Earthquake-induced landslide erosion coupled to tectonics and river incision, and effects of ground motion on coupled patterns

Abstract

Landslide erosion and long-term denudation for the natural surface erosion processes in tectonically active mountain ranges are coupled to tectonics and river incision. However, such relationships have rarely been quantified in earthquake-induced landslides. Here we assess seismic landslide erosion caused by the Wenchuan earthquake in the Longmen Shan and explore relationships between tectonic uplift, river incision, and earthquake-induced landslide erosion yields and thus evaluate the effects of ground motion on coupled patterns.
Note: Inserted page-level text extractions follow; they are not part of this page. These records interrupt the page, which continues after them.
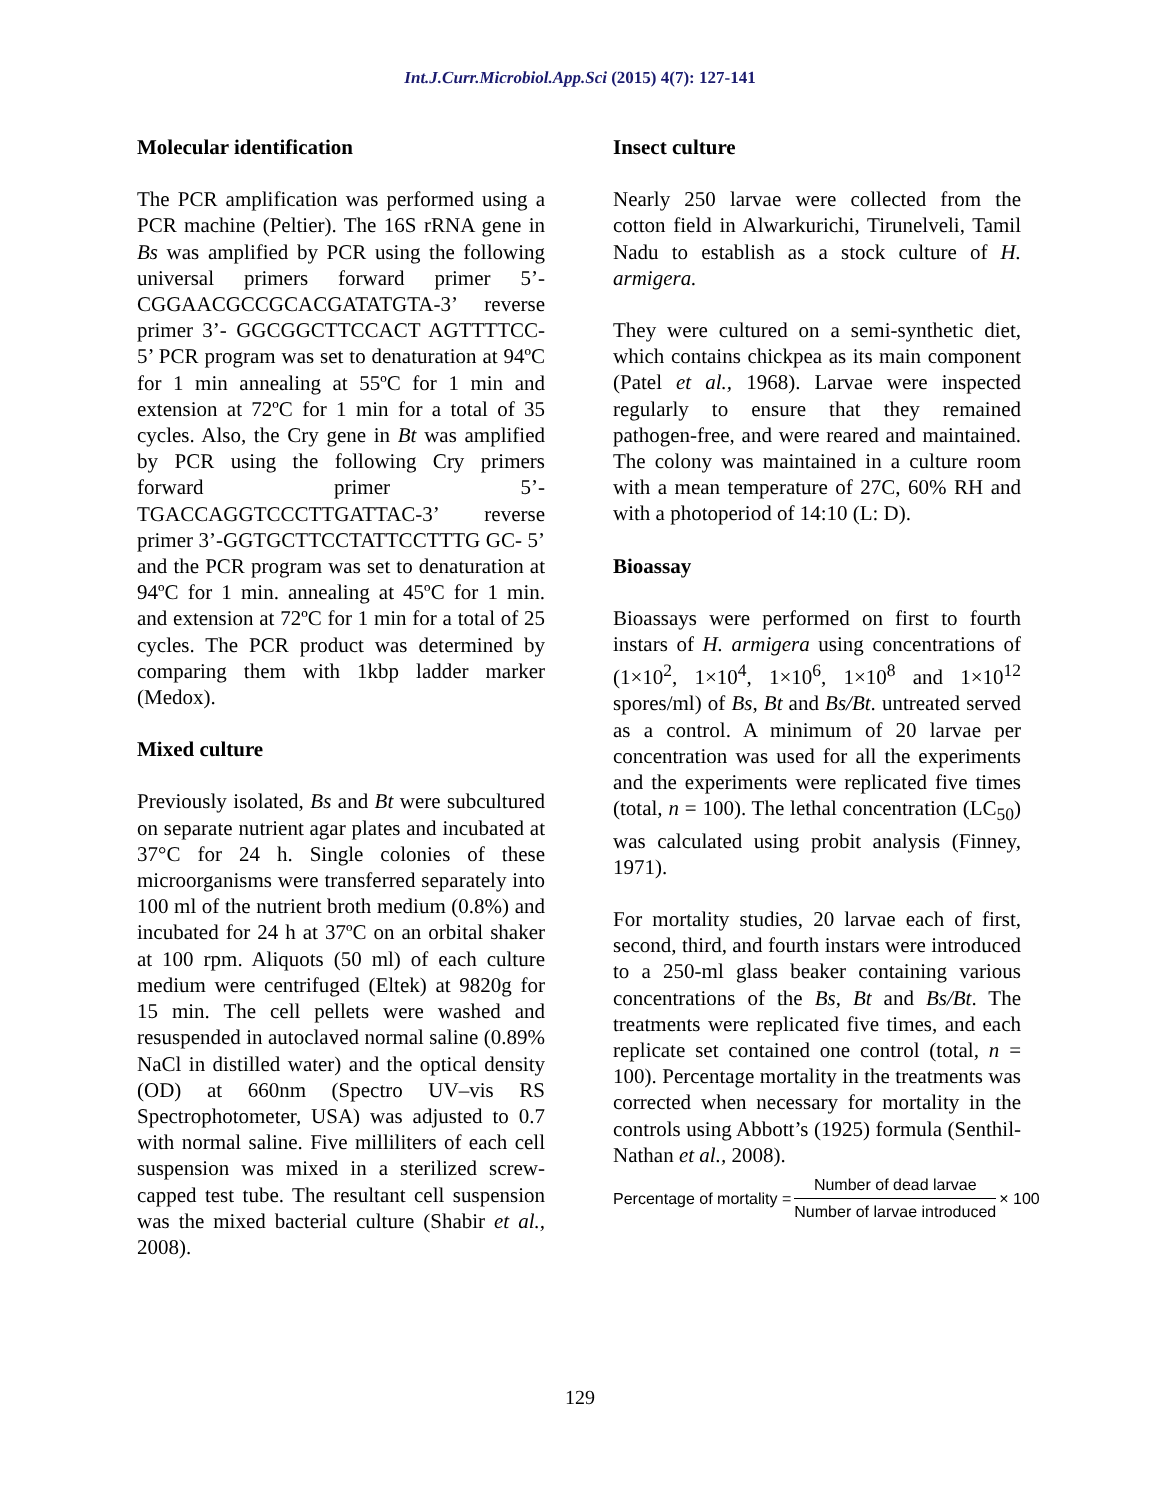Int.J.Curr.Microbiol.App.Sci (2015) 4(7): 127-141
Molecular identification
The PCR amplification was performed using a PCR machine (Peltier). The 16S rRNA gene in Bs was amplified by PCR using the following universal primers forward primer 5’- CGGAACGCCGCACGATATGTA-3’ reverse primer 3’- GGCGGCTTCCACT AGTTTTCC- 5’ PCR program was set to denaturation at 94ºC for 1 min annealing at 55ºC for 1 min and extension at 72ºC for 1 min for a total of 35 cycles. Also, the Cry gene in Bt was amplified by PCR using the following Cry primers forward primer 5’-TGACCAGGTCCCTTGATTAC-3’ reverse primer 3’-GGTGCTTCCTATTCCTTTG GC- 5’ and the PCR program was set to denaturation at 94ºC for 1 min. annealing at 45ºC for 1 min. and extension at 72ºC for 1 min for a total of 25 cycles. The PCR product was determined by comparing them with 1kbp ladder marker (Medox).
Mixed culture
Previously isolated, Bs and Bt were subcultured on separate nutrient agar plates and incubated at 37°C for 24 h. Single colonies of these microorganisms were transferred separately into 100 ml of the nutrient broth medium (0.8%) and incubated for 24 h at 37ºC on an orbital shaker at 100 rpm. Aliquots (50 ml) of each culture medium were centrifuged (Eltek) at 9820g for 15 min. The cell pellets were washed and resuspended in autoclaved normal saline (0.89% NaCl in distilled water) and the optical density (OD) at 660nm (Spectro UV–vis RS Spectrophotometer, USA) was adjusted to 0.7 with normal saline. Five milliliters of each cell suspension was mixed in a sterilized screw-capped test tube. The resultant cell suspension was the mixed bacterial culture (Shabir et al., 2008).
Insect culture
Nearly 250 larvae were collected from the cotton field in Alwarkurichi, Tirunelveli, Tamil Nadu to establish as a stock culture of H. armigera.
They were cultured on a semi-synthetic diet, which contains chickpea as its main component (Patel et al., 1968). Larvae were inspected regularly to ensure that they remained pathogen-free, and were reared and maintained. The colony was maintained in a culture room with a mean temperature of 27C, 60% RH and with a photoperiod of 14:10 (L: D).
Bioassay
Bioassays were performed on first to fourth instars of H. armigera using concentrations of (1×10<sup>2</sup>, 1×10<sup>4</sup>, 1×10<sup>6</sup>, 1×10<sup>8</sup> and 1×10<sup>12</sup> spores/ml) of Bs, Bt and Bs/Bt. untreated served as a control. A minimum of 20 larvae per concentration was used for all the experiments and the experiments were replicated five times (total, n = 100). The lethal concentration (LC<sub>50</sub>) was calculated using probit analysis (Finney, 1971).
For mortality studies, 20 larvae each of first, second, third, and fourth instars were introduced to a 250-ml glass beaker containing various concentrations of the Bs, Bt and Bs/Bt. The treatments were replicated five times, and each replicate set contained one control (total, n = 100). Percentage mortality in the treatments was corrected when necessary for mortality in the controls using Abbott’s (1925) formula (Senthil-Nathan et al., 2008).
Percentage of mortality = Number of dead larvae Number of larvae introduced × 100
129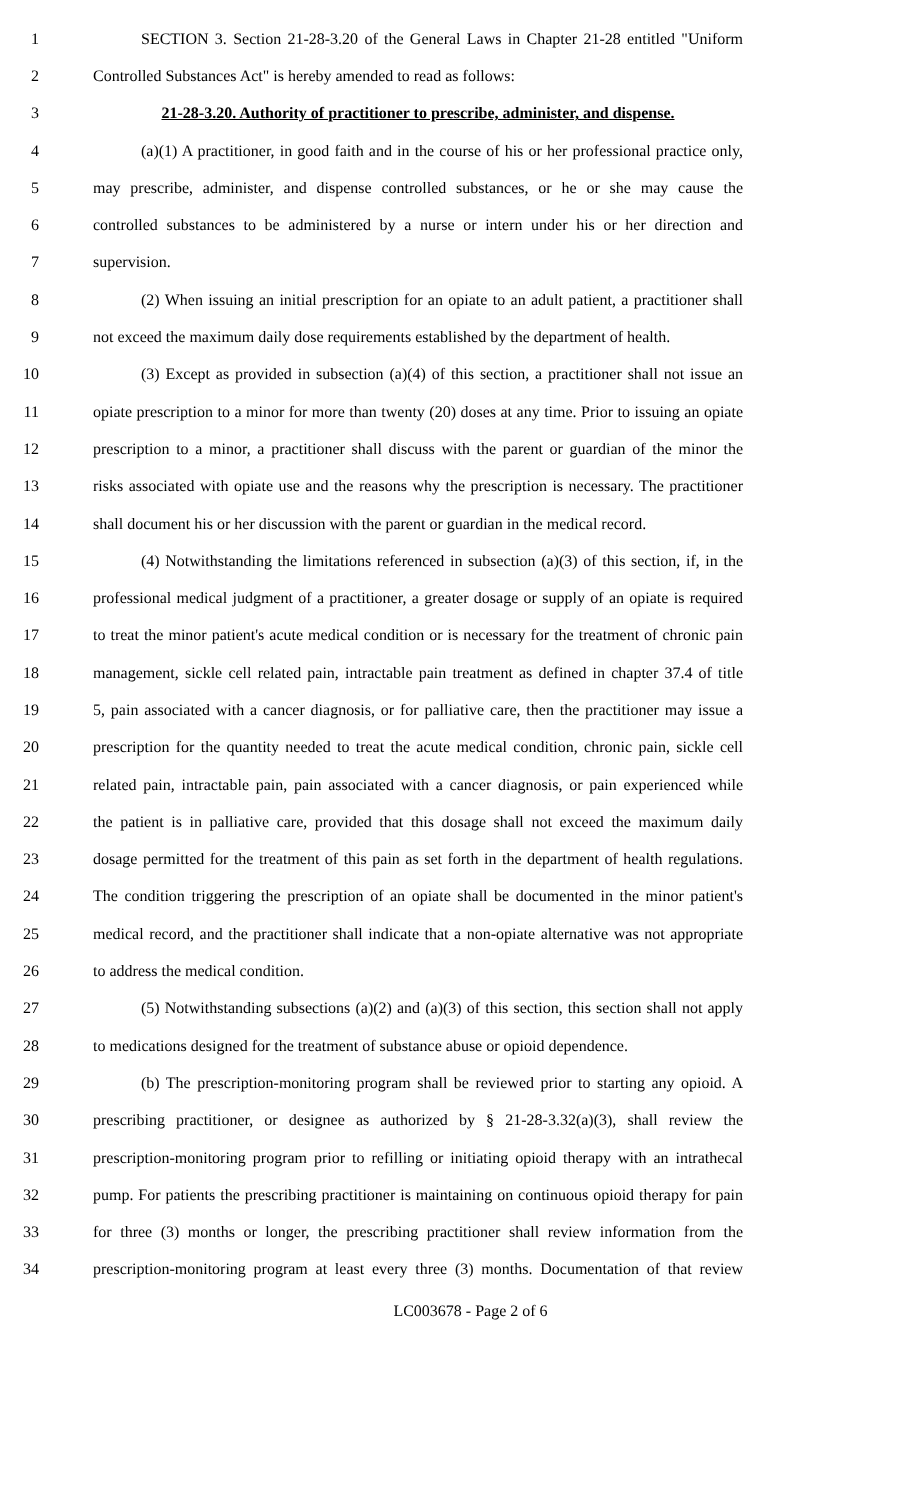1 SECTION 3. Section 21-28-3.20 of the General Laws in Chapter 21-28 entitled "Uniform
2 Controlled Substances Act" is hereby amended to read as follows:
3 21-28-3.20. Authority of practitioner to prescribe, administer, and dispense.
4 (a)(1) A practitioner, in good faith and in the course of his or her professional practice only,
5 may prescribe, administer, and dispense controlled substances, or he or she may cause the
6 controlled substances to be administered by a nurse or intern under his or her direction and
7 supervision.
8 (2) When issuing an initial prescription for an opiate to an adult patient, a practitioner shall
9 not exceed the maximum daily dose requirements established by the department of health.
10 (3) Except as provided in subsection (a)(4) of this section, a practitioner shall not issue an
11 opiate prescription to a minor for more than twenty (20) doses at any time. Prior to issuing an opiate
12 prescription to a minor, a practitioner shall discuss with the parent or guardian of the minor the
13 risks associated with opiate use and the reasons why the prescription is necessary. The practitioner
14 shall document his or her discussion with the parent or guardian in the medical record.
15 (4) Notwithstanding the limitations referenced in subsection (a)(3) of this section, if, in the
16 professional medical judgment of a practitioner, a greater dosage or supply of an opiate is required
17 to treat the minor patient's acute medical condition or is necessary for the treatment of chronic pain
18 management, sickle cell related pain, intractable pain treatment as defined in chapter 37.4 of title
19 5, pain associated with a cancer diagnosis, or for palliative care, then the practitioner may issue a
20 prescription for the quantity needed to treat the acute medical condition, chronic pain, sickle cell
21 related pain, intractable pain, pain associated with a cancer diagnosis, or pain experienced while
22 the patient is in palliative care, provided that this dosage shall not exceed the maximum daily
23 dosage permitted for the treatment of this pain as set forth in the department of health regulations.
24 The condition triggering the prescription of an opiate shall be documented in the minor patient's
25 medical record, and the practitioner shall indicate that a non-opiate alternative was not appropriate
26 to address the medical condition.
27 (5) Notwithstanding subsections (a)(2) and (a)(3) of this section, this section shall not apply
28 to medications designed for the treatment of substance abuse or opioid dependence.
29 (b) The prescription-monitoring program shall be reviewed prior to starting any opioid. A
30 prescribing practitioner, or designee as authorized by § 21-28-3.32(a)(3), shall review the
31 prescription-monitoring program prior to refilling or initiating opioid therapy with an intrathecal
32 pump. For patients the prescribing practitioner is maintaining on continuous opioid therapy for pain
33 for three (3) months or longer, the prescribing practitioner shall review information from the
34 prescription-monitoring program at least every three (3) months. Documentation of that review
LC003678 - Page 2 of 6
We show that nonlinear correlations exist between seismic landslide erosion rates and topographic metrics (mean slope gradient and normalized channel steepness) under various shaking conditions (peak ground acceleration PGA > 0.4 g). The areas with stronger shaking cause greater landslide erosion yields, higher erosion efficiency, weaker nonlinearity, and lower mean landslide slope although they have a similar threshold hillslope. Taken together, these analyses support an emerging view that the stronger ground motion reduces the equivalent rock mass strength on the hillslope and breaks the topographic threshold, which consequently produces a systematic increase in landslide erosion below or above the threshold state and results in nonlinearity variation. Our finding demonstrates that earthquake-induced landslide erosion is coupled to tectonics and river incision under various shaking conditions and presents a quantitative relationship between seismic landslide erosion rates and topographic metrics, providing potentially important implications for mountain belt evolution.